When some one receives an email after clicking on a phishing email we send the AttachScreenShot is so small they can't read it at all.

Is there a way to make this bigger. Users have no idea what email link they actually clicked on that was the phishing.

Currently, depending on the campaign type, the user fails the campaign when they do the action the campaign is testing. It would be nice to be able to manually fail users in a campaign. For example, if I ran a credentials harvesting campaign and a user clicks the link but doesn't enter their credentials. The system wont mark them as fail. However, in our opinion that is a failure. I would like to be able to manually mark the user as failed the campaign.

Currently, the only way to see the current state of a campaign (i.e. who click, who opened, etc.) is to login to the portal. It would be nice if there where an option to configure for the system to send an email. For example, an email could be sent to a specific address when a user in a campaign opens a phishing email.

Right now all the emails are sent alphabetically by first name.

Need to be able to create a campaign that sends, in a time phase, multiple emails to the same user list. This would be configured today as multiple campaigns. If I knew I was going to have 3 attacks over time at the same user list, today I would create 3 campaigns. I'm requesting multiple attack <-> training pairs in the same campaign.

Please add Support for German to make this usable for our Region.

I would like the ability to add a group of users to a new campaign from the campaign results screen.

The idea would be to look at the employee data from one campaign and take all of the users that failed and add them to another campaign in one fell swoop. That way we can target users that failed with another campaign soon after.

More options for Attacks would be nice to make it easier to quickly make more campaigns. For example, the current templates are all centered around Visa, but some organizations use Master Card, so the Visa templates have to be heavily modified. Other examples are "female friend request" but my organization is 80% female and it would be nice to have an option to have a "male friend request" to send without having to repurpose an existing template and find a good image to use.

Connect Phish threat users to Sophos Central users synced from AD.

Just like we have for Central but for Phish Threat: http://centralstatus.sophos.com

Perhaps Phish Threat needs it's own page or it can be included into the existing one for Central. It would be good to show customers any issues with email flow, log in issues etc. This would help to deflect cases as well in the event of an outage which would cause many customers to call in.

It would be neat if we could tell PT to send managers a summary of any active campaigns (e.g. once per week) so they know who of their employees is enrolled, and whether they have passed/failed the campaign or quiz.

Currently, Phish Threat will notify a manager if their employee fails a phishing attack. It would be nice if it could also inform a manager if their employee has passed the attack. Absent giving all managers access to the Sophos Cloud console, they have no way of ensuring their employees have taken and passed mandatory training. If this is to be delegated to them to ensure it happens, giving us an option to give them visibility if an employee passes OR fails the campaign or quiz would be valuable.

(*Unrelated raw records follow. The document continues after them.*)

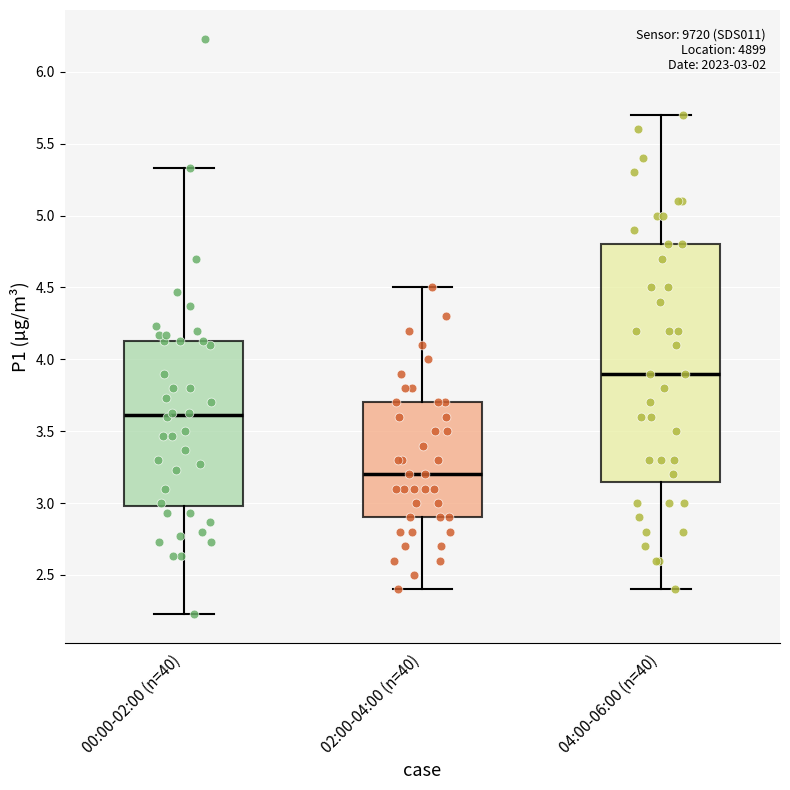

Which box has the highest median line?

04:00-06:00 (n=40)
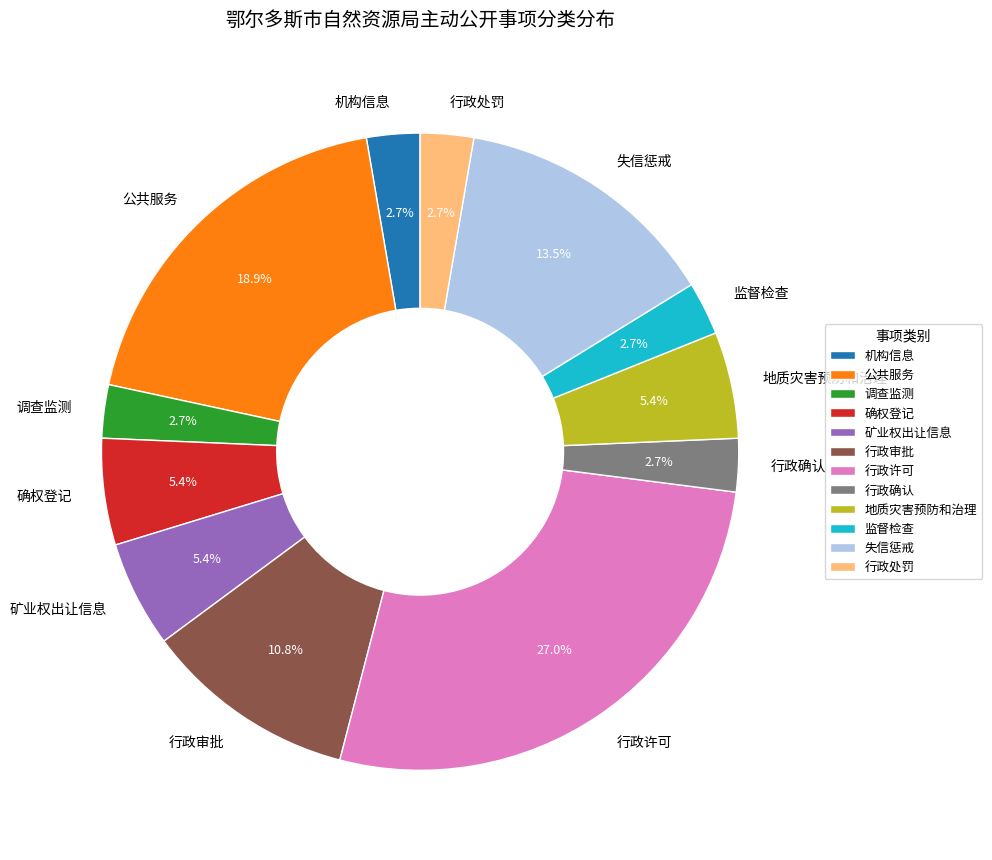

Which category has the biggest portion of the pie?

行政许可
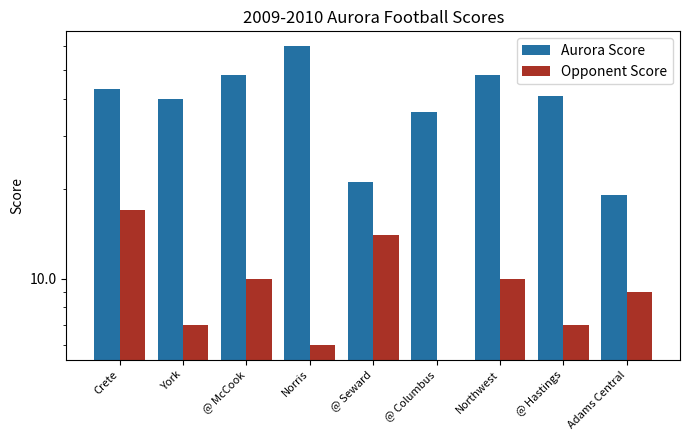

What is the label of the 2nd bar from the left?

York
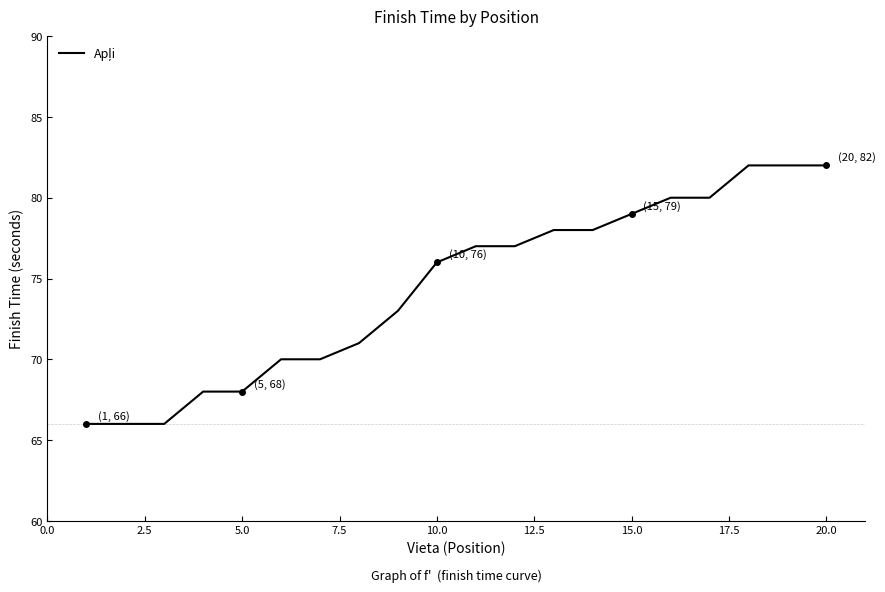

What is the greatest value displayed?

82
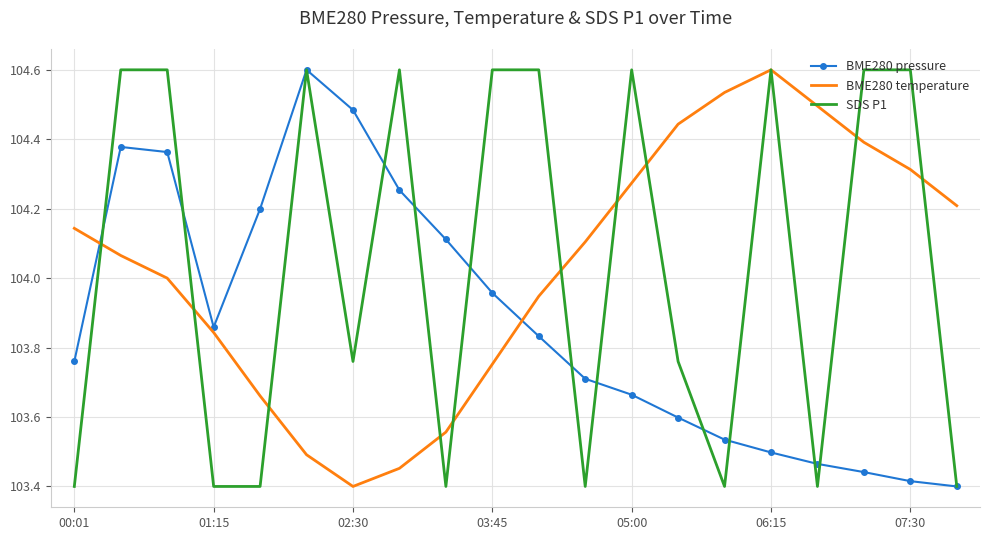

Which series ends up on top after the final intersection of BME280 pressure and BME280 temperature?

BME280 temperature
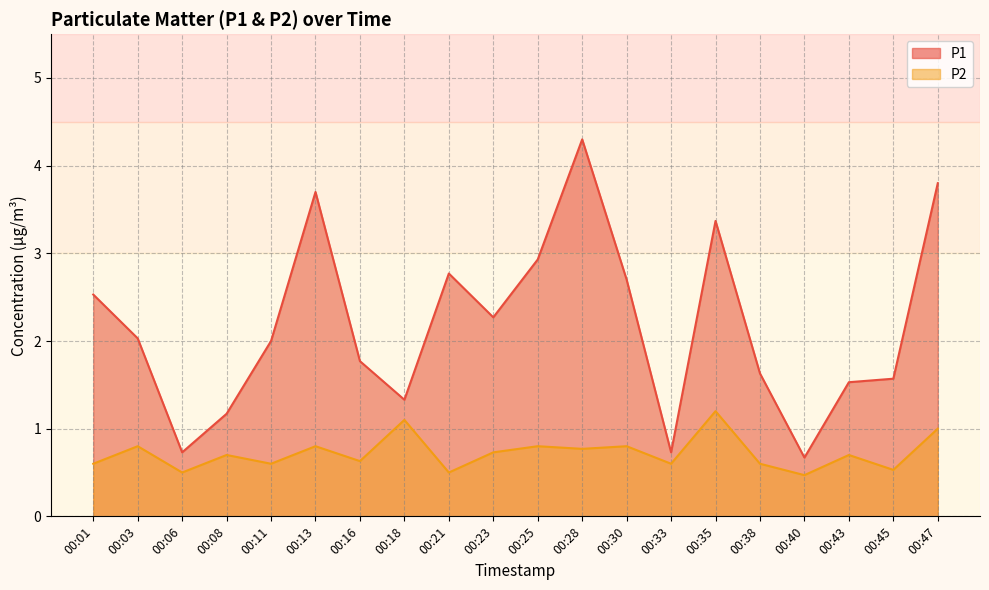

Which series has the largest total across all categories?

P1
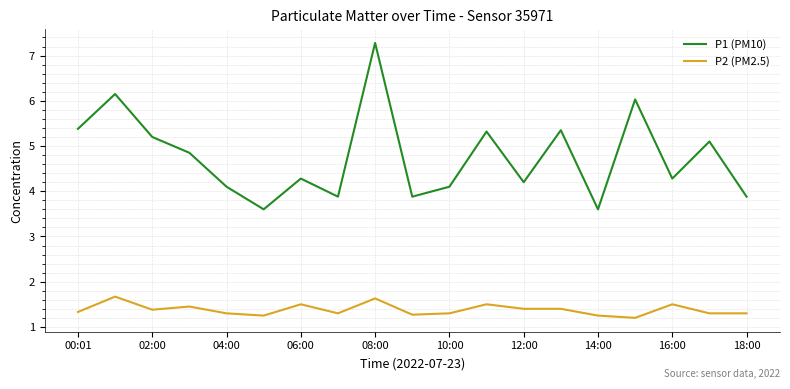

What is the minimum value shown in the chart?

1.2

It would be good, that we could see the date and time of the Failed Trainings of enrolled users, also his score and what answers he choosed...
As it is now, when one choose list of users who had Failed the Training, bbut also retake that training again, you won´t see the date of Failed Training. For the system, it is Completed no matter what and it won´t show in statistics.

When identifying staff from the campaign's employee data page we'd like to be able to export that information as CSV to better identify, and address various scenarios, for instance those users who have "opened" an attack email (see: https://ideas.sophos.com/forums/593590-phish-threat/suggestions/19574035-os-browser-email-client-should-be-available-for) for more detail.

Allowing an export of this information will enhance our ability to identify staff and provide proper guidance.

It would be good that we could change, rewrite the "template" of the page after the user has failed the final quiz.

at 1) the customer would be able to customize the message sent to users, add specific informations or add additional contact within the organisation for help or anything else

at2) when the user fails the final quiz, 0% score is not simply a good score :)

Here is an idea for positive reinforcement for phishthreat.
If a user doesn’t fall victim to a phishing training have a “positive” email sent to them indicating that they successfully passed the training.
Obviously there would have to be time period allocated after the email was sent to determine if they do or do not click.

The Training Campaign editor does not offer the same level as customisation as the Attack Campaigns. The customer needs to customise the look as the corporate standard.

The email comming from the Phish Threat platform has Basic Times New Roman font and gray background, content in white. I would suggest white background and Arial font or something simply.